The health correspondent of the newspaper Scotland on Sunday asked the MHRA, and was told that since 2001 there have been 2 088 volunteers who have needed hospital treatment as a result of drug testing . In 2005 alone, there were 359 people in the UK who suffered what are called “suspected unexpected serious adverse reactions” (SUSARs). Now there are about 3000 drug trials a year in the UK, and most SUSARs are nowhere near as serious as those experienced in the TGN1412 trial, but it is still not what a prospective volunteer is likely to imagine from reading the Parexel website.
The MHRA has produced an interim report on the incident . It concludes that:“… an unpredicted biological action of the drug in humans is the most likely cause of the adverse reactions in the trial participants. Monoclonal antibodies are a relatively new type of biological drug although there are a number of them already licensed and in use. However, TGN1412 is a new class of monoclonal antibody which has a stimulatory mode of action affecting certain types of cell in the immune system. In this case the resulting activity seen in humans was not predicted from apparently adequate pre-clinical testing. This is a complex scientific issue which raises important scientific and medical questions about the potential risks associated.”
The MHRA appears satisfied that as the drug was properly produced and the agreed protocol was followed, however unfortunate the incident was, no one was to blame. They write that what happened was unpredicted, but the real question is not whether it was predicted, which it obviously was not, but whether it was so unpredictable that no special precautions were called for. Cytokine storms have been observed before, and where there is positive feedback we always have to consider the possibility that the system will run out of control. An important part of the design of nuclear reactors is precisely to ensure that this cannot happen almost no matter what goes wrong.

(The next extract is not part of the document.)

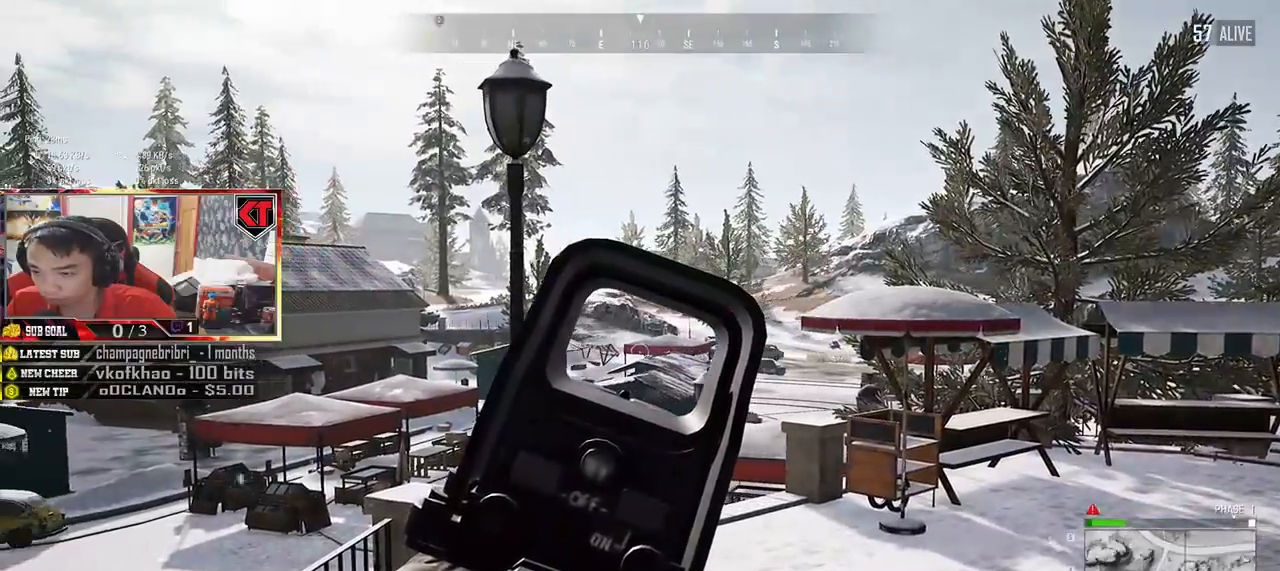
{"keys": ["e"], "mouse": [], "events": []}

The report acknowledges that TGN1412 is a new class of what is itself a relatively new type of drug, and we must assume that both TeGenero and the MHRA knew this before the trials began. Did Parexel and TeGenero take it into account when they drew up the protocol? Did they specify that the trials were to be run with greater than usual caution? Did the MHRA take it into account when they agreed the protocol? Was it made clear to the volunteers that they were being given a drug that was significantly different from almost all existing drugs?

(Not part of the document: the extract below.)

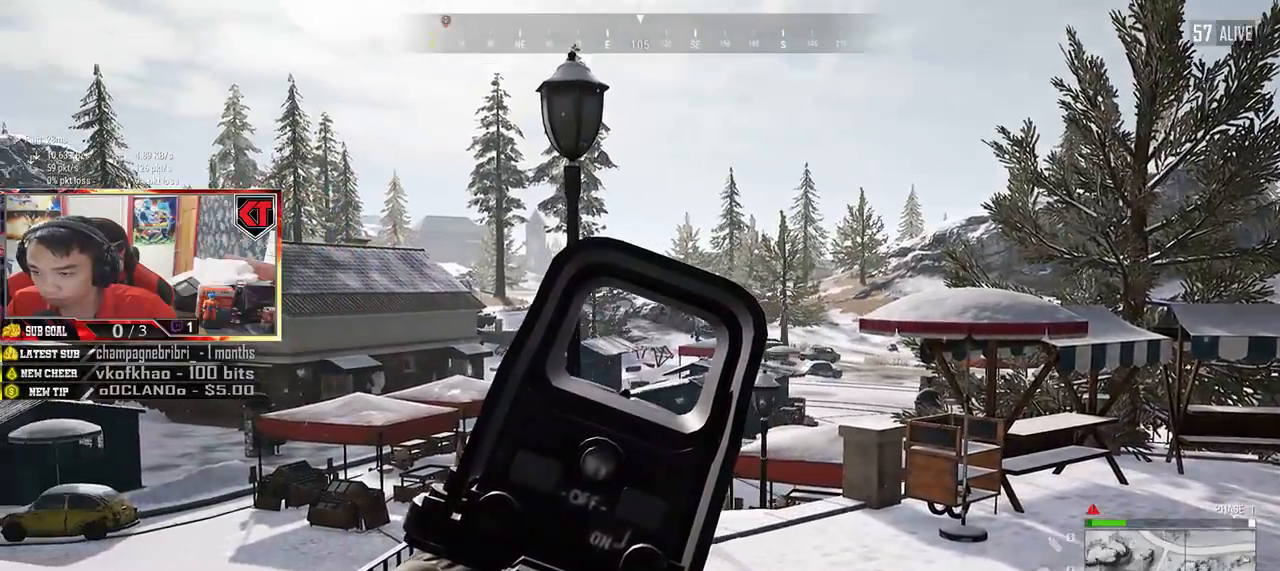
{"keys": ["d", "e"], "mouse": [], "events": [[50, "d", "down"]]}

It cannot be right for the investigation to be carried out by the MHRA, when one of the key questions to be answered is whether the MHRA carried out its own role properly. In its 2005 report on the influence of the pharmaceutical industry, the UK House of Commons Select Committee on Health recommended a large scale independent review of the MHRA, but this was not accepted by the Government in its response. The TGN1412 incident and its aftermath should make the Government think again.

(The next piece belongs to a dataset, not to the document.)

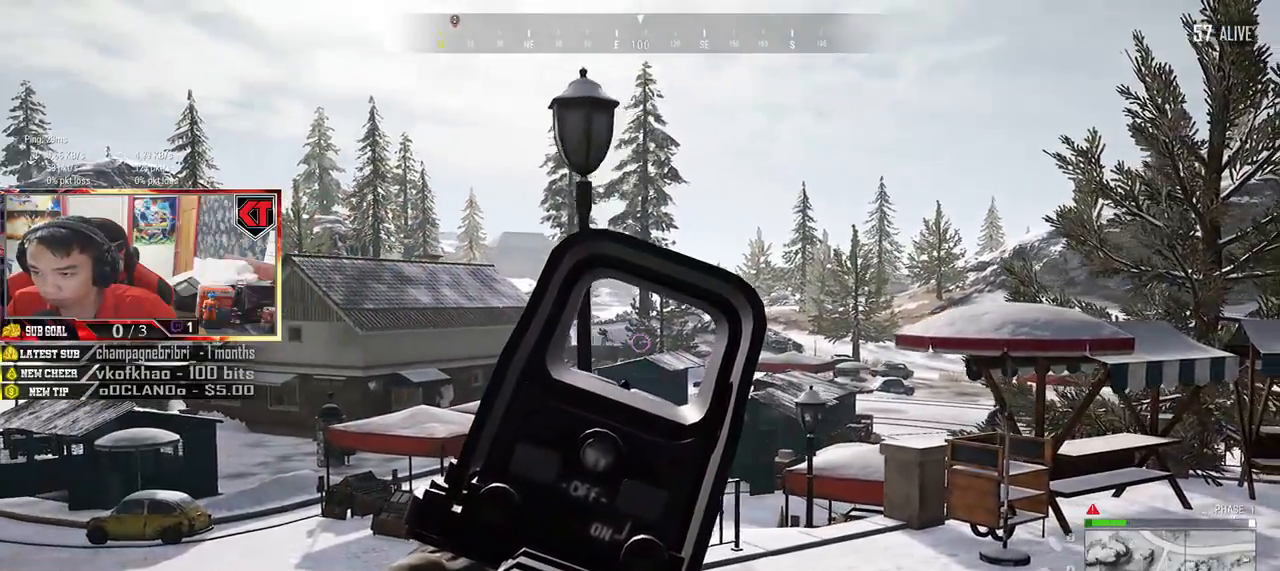
{"keys": ["d", "e"], "mouse": []}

The Secretary of State for Health has now agreed to set up an international group of experts under the chairmanship of Professor Gordon Duff of Sheffield University. Its brief is to consider what should be required in the transition from pre-clinical to Phase I trials especially in the case of biological molecules with novel mechanisms of action, new agents with a highly species-specific action, and new drugs directed towards immune system targets. In other words, drugs like TGN1412.
TGN1412 is not the only drug to have caused serious problems in Phase I trials, and Phase I is not the only stage at which there have been serious problems. In cases such as Vioxx, the harmful side effects were not observed until after the drug was on the market, i.e. in Phase IV, and the many law suits hinge on the question of how fast the producer, Merck, was to accept that there was a problem. What is needed is an investigation into the whole process of drug development and testing, from preclinical trials to monitoring after it is being sold.
Acknowledgement: I am grateful to Joe Cummins and Mae Wan Ho for their advice.